Reading all the great writers, and honing in especially on C.S.Lewis and his friends, brought me to the brink of Britain. Other boys wanted to be football or basketball stars, millionaires, politicians, engineers, businessmen, lawyers, and doctors. My aim was to be an Anglican country parson. T.S. Eliot and George Herbert were my role models: the first because he went to live in England in a personal rejection of America; the second because he retreated from the world to a country parish to minister humbly and write some of the finest poetry in the English language.

I see now that one of the themes that links their lives is the element of retreat and escapes. They ran away: Eliot from the sterile and stuffy establishment expectations of Harvard, Herbert from the worldly ambition of university and court, privilege and patronage. I wanted to beat a similar retreat, and took heart in Eliot’s observation, “In a world of fugitives, the person taking the opposite direction will appear to run away.”

So, when the opportunity arose to study theology at Oxford, I made my escape. With great excitement, I bought a one-way ticket to England.

I will never forget the taxi ride from the station to the imposing Victorian edifice of Wycliffe Hall on the Banbury Road. Still groggy from jet lag, I looked out the window on the streets of the great city of Oxford. We drove past the Randolph Hotel and the Ashmolean Museum, then we turned north into the wide thoroughfare of St. Giles. The driver pushed through crowds of merrymakers. The street was full of ferris wheels, whirligigs, sideshows, and carnival games. I was shocked. At the very heart of the city of dreaming spires, did they really have an amusement park?

Of course, a few days later the amusements were gone. It was no more than the annual St. Giles’ Fair.
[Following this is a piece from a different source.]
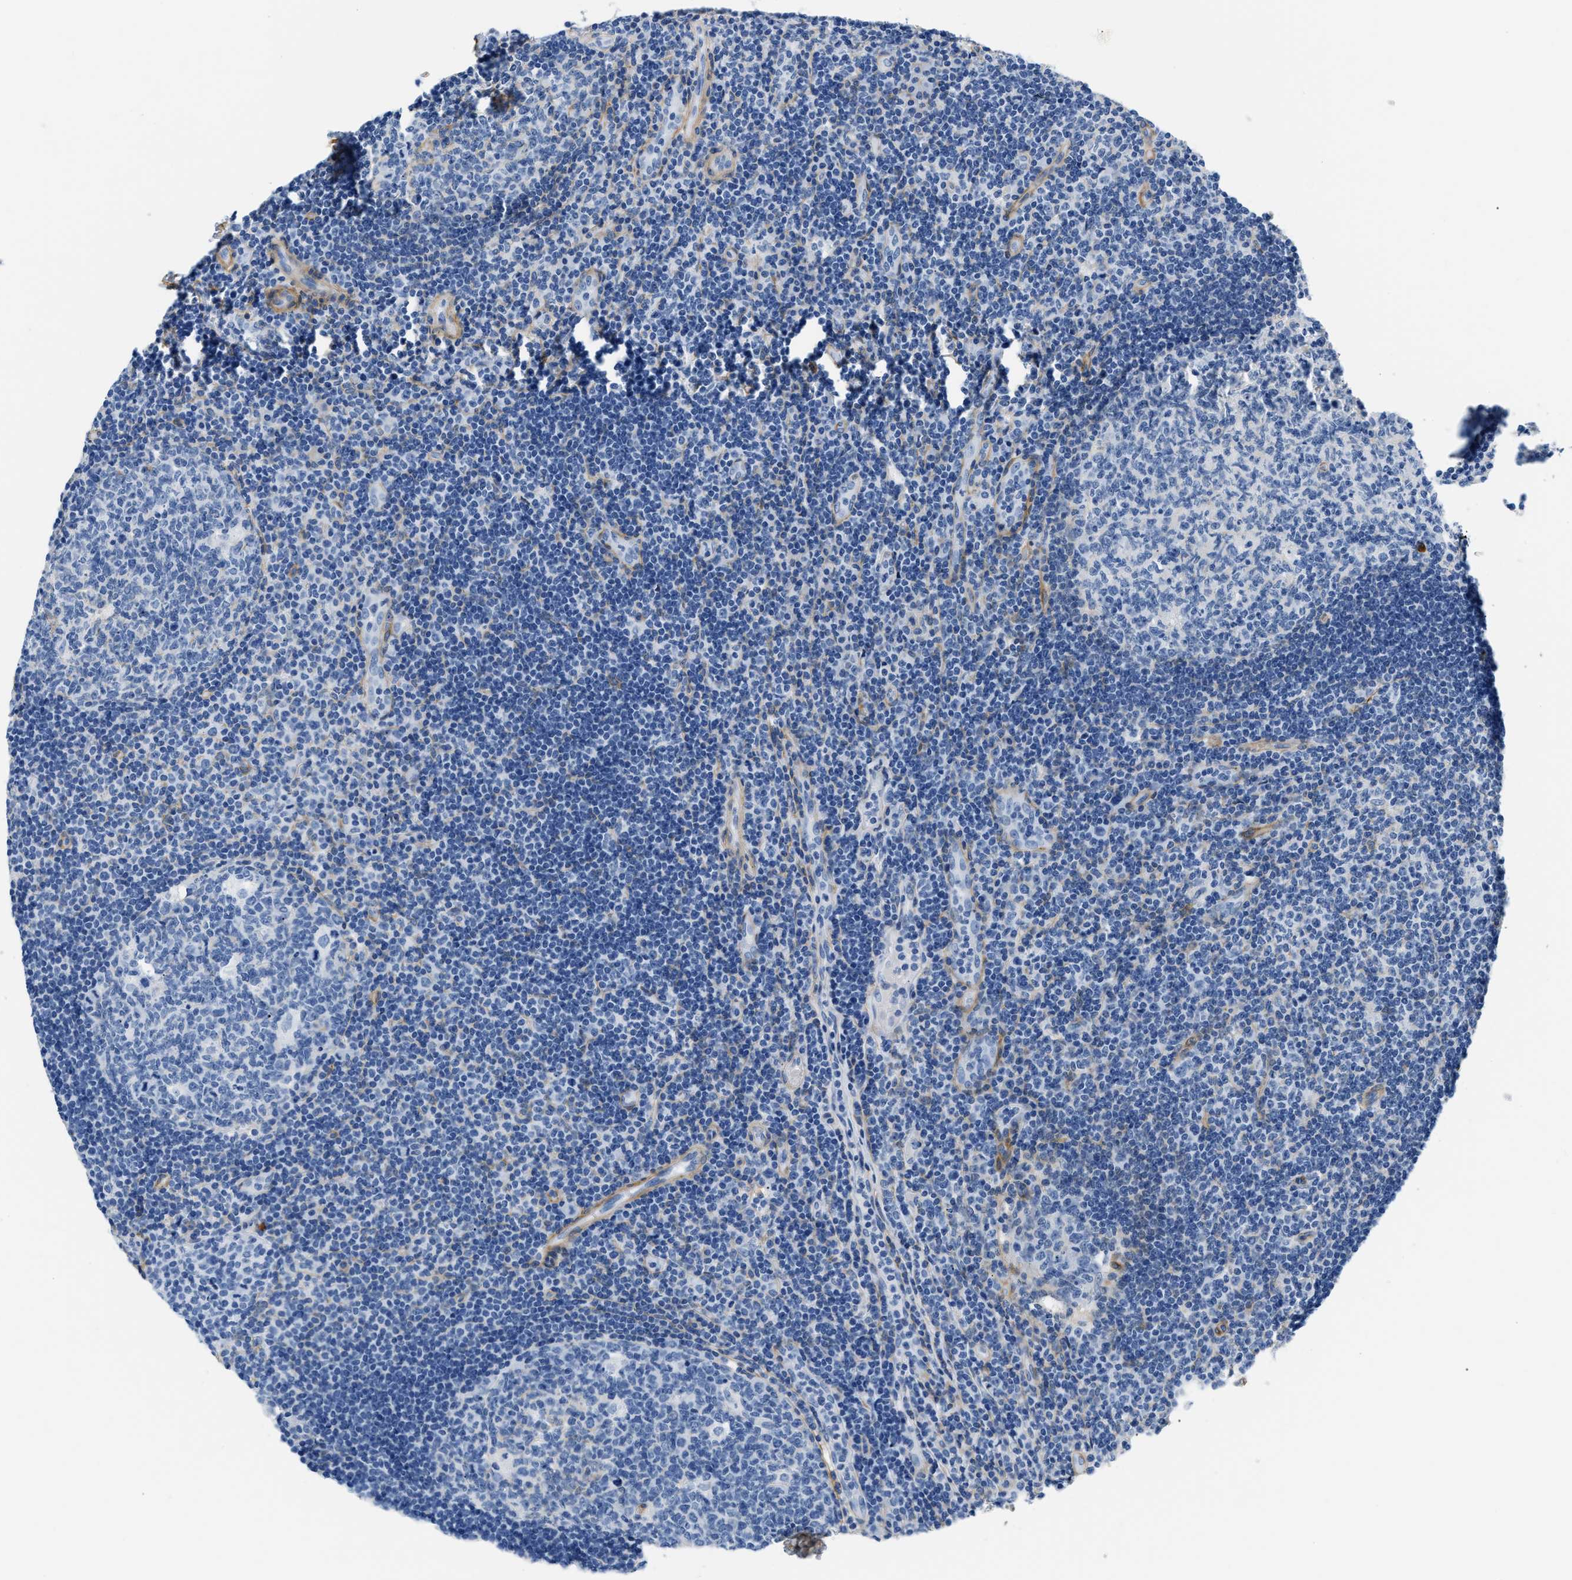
{"staining": {"intensity": "negative", "quantity": "none", "location": "none"}, "tissue": "tonsil", "cell_type": "Germinal center cells", "image_type": "normal", "snomed": [{"axis": "morphology", "description": "Normal tissue, NOS"}, {"axis": "topography", "description": "Tonsil"}], "caption": "DAB (3,3'-diaminobenzidine) immunohistochemical staining of normal human tonsil shows no significant positivity in germinal center cells.", "gene": "PDGFRB", "patient": {"sex": "female", "age": 40}}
By a combination of Providence and luck (and a good number of pints of ale at the Eagle and Child), I finished my theological training and was ordained as an Anglican priest. After serving ten very happy years in the Church of England, I responded to the inevitable draw of the Catholic Church. By now I was married to an Englishwoman, and I settled as a Catholic layman in the damp lands. I had burnt my bridges and had no contacts other than family back in the USA.

Then, through another series of unforeseeable events, the door opened for me to return not only to the United States but to Greenville, South Carolina, to be ordained as a Catholic priest.

I had run from America to England, and now after twenty-five years, it was time to come home. Soon after settling back in South Carolina, I had the opportunity to wend my way home from a speaking engagement in Augusta, Georgia.

Instead of the boring interstate, I decided to take the country roads home.

This poem was the result, and it sums things up pretty well.

Driving Home

“Save a half hour,” my host said, “and leave town
driving North ‘cross country on Highway One.”
So on a balmy day in May I set off
to travel home across the rural south.

The road ran past broken farms, peach orchards,
Bar BQ joints, quaint old towns and junkyards;
trailer parks and dilapidated shacks—
the homes of poor white folks and poorer blacks.

With stenciled signs the country churches wore
their ignorance with pride and proclaimed their war
on the world, the flesh and the devil
in names wild and apocalyptical.

Almighty Fire Temple Missionary
New Testament Church of God Prophecy
Mount Pisgah Methodist Episcopal
Church of the Revival of Reverend Irascible.

Twenty-five years ago I fled all this;
seeking sanity, refuge and release.
All I found were other forms of madness,
poverty, despair, anger, lust and stress.

Worst of all, after time, I woke to find
these terrors lodged deep in my own heart and mind.
Like a birth defect, they’d been there all along;
It wasn’t my world, but my heart which was wrong.

So now, with a sense of humor and shame
I’m ready to accept my part of the blame.
In accepting this I can accept all things,
and in this freedom my heart stops and sings.

As I drive on and the sunsets into night,
each church and farm and face I see is filled with light,
and in my heart and mind a certainty begins to swell:
that, “All shall be well, and all things shall be well.”